**Exercises**.
A – Answer these questions from the article on business growth in Ugie, one line each.
(i) According to Maritza Meiring, in which town do visitors now have to look for accommodation, and roughly how far away is it?
(ii) What starting price do municipal plots in Ugie have, according to Hills?
(iii) Where have individuals already received training?
B – Carry the article on business growth in Ugie forward from its final sentence.

It is particularly the new road from Mthatha, though, that has interested ­business ­people in the area as it offers direct access to the former Transkei, ­attracting customers and fuelling distribution. “This road can only be good for business,” says Ugie builder Andries Frasenberg.
According to Ugie businessmen Glen ­Venter and Hamid Khan, business has already picked up since PG Bison arrived. “People used to go to Maclear and ­Queenstown to shop, but now they have a direct road to us,” says Khan. Outside his store the town is abuzz with construction vehicles, ­contractors and foreign workers. Such activity is not only good for retailers but is boosting occupation rates of all guest houses and hotels.

“We are continually fully booked. Visitors now have to look for accommodation in Elliot, approximately 60km away,” says Maritza Meiring from Foresters Lodge in Ugie. The shortage of ­housing in the small towns has in turn fuelled ­speculation in the real estate market and prices have skyrocketed. One plot in Maclear was apparently recently sold for R250 000 while municipal plots in Ugie have a ­starting price of R140 000, according to Hills.
PG Bison has long been concerned about the housing shortage and has begun a multimillion-rand housing project for skilled staff on land acquired through the Elundini local municipality. More housing for additional labour will also be built.

Cultivating skills

Sadly, the housing problem is far easier to fix than the lack of skills. “The biggest ­challenge is finding skills. Board ­manufacturing demands a different type of culture and skills, and it’s very difficult to find suitable people,” De Witt says. Even once people are found, Ugie’s isolation has been a ­difficult sell. Those from big cities are used to extensive services, double incomes and high salaries. To say the least, this makes Ugie and Maclear a daunting prospect. “There is nothing here, not even a dentist. You have to travel hundreds of kilometres for that,” De Witt says. Recently more than half the potential employees sourced from East London refused the move.
Solving the rural skills shortage is therefore part of the overall challenge, according to Justin Berry, group brand manager for PG Bison, who says they have a good skills programme in place. Already ­individuals have had training in similar plants in ­Turkey and locally in Boksburg, Gauteng.

**Provided information**.

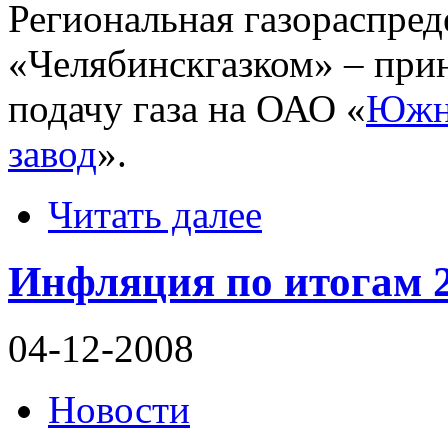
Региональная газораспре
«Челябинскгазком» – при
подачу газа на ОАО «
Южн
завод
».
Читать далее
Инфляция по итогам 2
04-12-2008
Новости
==
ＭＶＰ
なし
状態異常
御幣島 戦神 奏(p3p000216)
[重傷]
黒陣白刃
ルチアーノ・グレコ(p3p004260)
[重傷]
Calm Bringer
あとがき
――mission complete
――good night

**Outputs by task**.
A –
(i) Elliot, approximately 60km away.
(ii) R140 000.
(iii) In similar plants in Turkey and locally in Boksburg, Gauteng.

B –
Significant numbers of labour recruits drawn from the region are now also being trained specifically at operator level. Investing in skills for the future is an ­obvious priority for PG Bison. Already, a survey of last year’s matriculants has resulted in ­learners from the area registering for ­forestry ­qualifications at the Nelson Mandela ­Metropolitan University, Saasveld Campus in George and Stellenbosch University. Others have been identified for ­operator training.
Furthermore, an agreement with Ugie High School to use its ­facilities for adult ­education will boost skill levels in the area for the area.
“We don’t just want to train people for PG Bison’s needs only, we are trying to ­create a pool of people who can work in the area in the long term, for example in the municipality,” Berry says. The ­municipality, according to Hills – the ­organiser of a ­campaign called Project Gatvol ­protesting against poor municipal service delivery – is desperately in need of skills. Hills also believes that money is spent irresponsibly to the detriment of services.

In for the long haul

“PG Bison is here for the long term. We want to be part of the community and we want to help it grow,” Berry says. The fact that the NECF cluster is designed for ­expansion ­probably best illustrates PG Bison’s ­intentions. Currently the particle board plant covers only 36ha of a total of 64ha. Chris van Niekerk, PG Bison’s CEO, explains that the company plans to optimise the use of renewable forest plantations in the area by creating ­various timber ­beneficiation operations close to the ­plantations. “Obviously we need to expand our timber resources,“ Berry says, explaining that expansion of current ­forest resources of 33 000ha, out of 82 000ha, is a primary goal. Acquisition of more land will also be necessary, but ­alternatives such as ­cooperative ­production with rural ­communities and ­farmers will be ­investigated.

Berry adds that ­consultation with communities in ­communal areas and ­farmers in the ­district is an ­important aspect of PG Bison’s expansion. ­­­Community-based projects are planned in rural areas and ­economic opportunities in the timber ­industry can be created for ­commercial farmers. “We say to farmers, ‘let’s ­evaluate your farms to see if there is ­underutilised land that can be used to plant timber. It’s like an insurance policy that will give you a cash payment in the next 15 years’,“ Berry says. In exchange, farmers could receive agricultural benefits from PG Bison’s landholding.
“We are also looking at ­underutilised land on plantations for controlled grazing, instead of prohibiting people from the area.”
Macfarlane welcomes such ­cooperation. However, he warns that there could be practical reasons, such as high ­insurance premiums, causing farmers to shy away from a long-term investment in timber. Farmers must keep up their ­­short-term investments to maintain cash flow.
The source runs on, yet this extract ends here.